Using DataEngine, we simply add a new query to the workspace, this time named “SalesByEmployeeCountry” and we simply add the Country field. The DataEngine handles the grouping logic, which is now more complex.
dynamic query = workspace.query("SalesByEmployeeCountry", new
{
invoices.Salesperson,
invoices.Country,
Sales = Op.Sum(invoices.ExtendedPrice)
});
query.Query.Execute();
To populate a datagrid with a query from DataEngine, you call the GetQueryData from the workspace, easily swapping any query you need here.
dataGridView1.DataSource = workspace.GetQueryData("SalesByEmployeeCountry");
How would we do the same using LINQ? It’s possible by defining a more complex group by an object in your LINQ query. This is where it starts to get more complicated – the syntax alone requires a reference (Google search). So in a way, DataEngine does make the complex transformation easier to code.
var results = (from inv in invoices
group inv by new { inv.Salesperson, inv.Country } into g
select new Invoice
{
Salesperson = g.Key.Salesperson,
Country = g.Key.Country,
ExtendedPrice = g.Sum(pc => pc.ExtendedPrice)
}).ToList();
dataGridView1.DataSource = results;
Filtering Queries with LINQ vs DataEngine
The next data transformation we’d like to perform on our data set is a filter, to display just the records for one specific country, the UK.
Using LINQ this is performed by adding the where operator before the group operator as seen below.
var results = (from inv in invoices
where inv.Country.Equals("UK")
group inv by new { inv.Salesperson, inv.Country } into g
select new Invoice
{
Salesperson = g.Key.Salesperson,
Country = g.Key.Country,
ExtendedPrice = g.Sum(pc => pc.ExtendedPrice)
}).ToList();
To set a filter using DataEngine, again we define a query with a new name and set the _filter member as seen below.

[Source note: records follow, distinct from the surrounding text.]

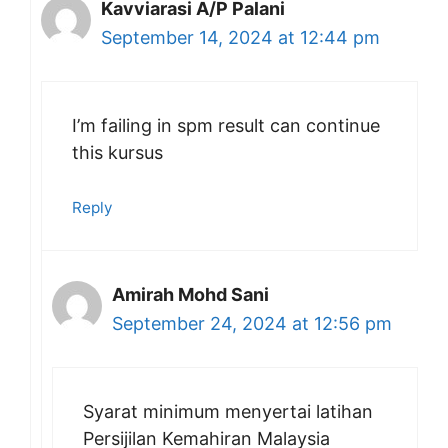
Kavviarasi A/P Palani
September 14, 2024 at 12:44 pm
I’m failing in spm result can continue
this kursus
Reply
Amirah Mohd Sani
September 24, 2024 at 12:56 pm
Syarat minimum menyertai latihan
Persijilan Kemahiran Malaysia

The query will be named appropriately as “SalesByEmployeeUK”, and it also groups by Salesperson, Country and aggregates ExtendedPrice as the previous examples.
dynamic query = workspace.query("SalesByEmployeeUK", new
{
_filter = invoices.Country.Eq("UK"),
invoices.Salesperson,
invoices.Country,
Sales = Op.Sum(invoices.ExtendedPrice)
});
Note that DataEngine filtering can be implemented using the _Or_ method as well as And method of the ColumnCondition class. This allows you to build more complex filters.
For example:
_filter = invoices.Country.Eq("UK").Or().Eq("Spain")
LINQ vs DataEngine Conclusion
The examples above show how similar the code is between LINQ and DataEngine for common data transformations. The main difference is that DataEngine uses a workspace paradigm that allows you to build a collection of data views.
The DataEngine internally does the heavy lifting for you when it comes to complex transformations like grouping by multiple columns or concatenated filter expressions. And thanks to its in-memory, caching it can improve performance the larger your data becomes.